*** EXCERPT PROVIDED Section Begins ***

= Interior-point method =

Algorithms for solving convex optimization problems

Example search for a solution. Blue lines show constraints, red points show iterated solutions.

Interior-point methods (also referred to as barrier methods or IPMs) are algorithms for solving linear and non-linear convex optimization problems. IPMs combine two advantages of previously-known algorithms:

- Theoretically, their run-time is polynomial—in contrast to the simplex method, which has exponential run-time in the worst case.
- Practically, they run as fast as the simplex method—in contrast to the ellipsoid method, which has polynomial run-time in theory but is very slow in practice.
In contrast to active-set methods (such as the simplex method) which traverses the boundary of the feasible region, and the ellipsoid method which bounds the feasible region from outside, an IPM reaches a best solution by traversing the interior of the feasible region—hence the name.

== History ==
An interior point method was discovered by Soviet mathematician I. I. Dikin in 1967. The method was reinvented in the U.S. in the mid-1980s. In 1984, Narendra Karmarkar developed a method for linear programming called Karmarkar's algorithm, which runs in polynomial time ($O(n^{3.5} L)$ operations on L-bit numbers, where n is the number of variables and constants), and is also very efficient in practice. Karmarkar's paper created a surge of interest in interior point methods. Two years later, James Renegar invented the first path-following interior-point method, with run-time $O(n^{3} L)$. The method was later extended from linear to convex optimization problems, based on a self-concordant barrier function used to encode the convex set.

Any convex optimization problem can be transformed into minimizing (or maximizing) a linear function over a convex set by converting to the epigraph form. The idea of encoding the feasible set using a barrier and designing barrier methods was studied by Anthony V. Fiacco, Garth P. McCormick, and others in the early 1960s. These ideas were mainly developed for general nonlinear programming, but they were later abandoned due to the presence of more competitive methods for this class of problems (e.g. sequential quadratic programming).

*** EXCERPT PROVIDED Section Ends ***
*** DATA SECTION Section Begins ***

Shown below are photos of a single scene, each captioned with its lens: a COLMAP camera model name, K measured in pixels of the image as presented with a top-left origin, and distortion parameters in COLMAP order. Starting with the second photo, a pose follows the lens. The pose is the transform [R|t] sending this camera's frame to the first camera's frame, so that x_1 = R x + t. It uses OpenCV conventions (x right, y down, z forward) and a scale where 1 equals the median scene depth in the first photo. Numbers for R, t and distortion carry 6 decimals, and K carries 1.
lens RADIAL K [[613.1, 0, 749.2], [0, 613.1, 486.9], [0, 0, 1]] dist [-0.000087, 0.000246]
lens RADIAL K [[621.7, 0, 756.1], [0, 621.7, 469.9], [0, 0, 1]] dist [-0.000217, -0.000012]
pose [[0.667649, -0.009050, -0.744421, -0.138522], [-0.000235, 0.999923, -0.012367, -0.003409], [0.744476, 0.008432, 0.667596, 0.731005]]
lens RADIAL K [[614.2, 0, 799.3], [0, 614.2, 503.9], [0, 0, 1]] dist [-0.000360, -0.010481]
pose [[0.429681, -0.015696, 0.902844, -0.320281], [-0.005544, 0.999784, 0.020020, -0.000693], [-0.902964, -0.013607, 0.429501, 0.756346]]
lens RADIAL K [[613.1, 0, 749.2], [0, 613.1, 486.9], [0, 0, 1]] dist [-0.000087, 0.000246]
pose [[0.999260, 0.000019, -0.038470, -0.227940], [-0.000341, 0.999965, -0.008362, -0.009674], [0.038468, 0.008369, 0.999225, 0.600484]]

*** DATA SECTION Section Ends ***

TASK REQUIREMENTS:
#1 In the interior-point method article, who discovered an interior point method in 1967?
#2 Transcribe the portion of the interior-point method article starting with "Algorithms for solving convex" and going on through "the worst case.".
The data stands apart from the interior-point method article and is separate material.

RESPONSES:
#1 The Soviet mathematician I. I. Dikin discovered it.

#2
Algorithms for solving convex optimization problems

Example search for a solution. Blue lines show constraints, red points show iterated solutions.

Interior-point methods (also referred to as barrier methods or IPMs) are algorithms for solving linear and non-linear convex optimization problems. IPMs combine two advantages of previously-known algorithms:

- Theoretically, their run-time is polynomial—in contrast to the simplex method, which has exponential run-time in the worst case.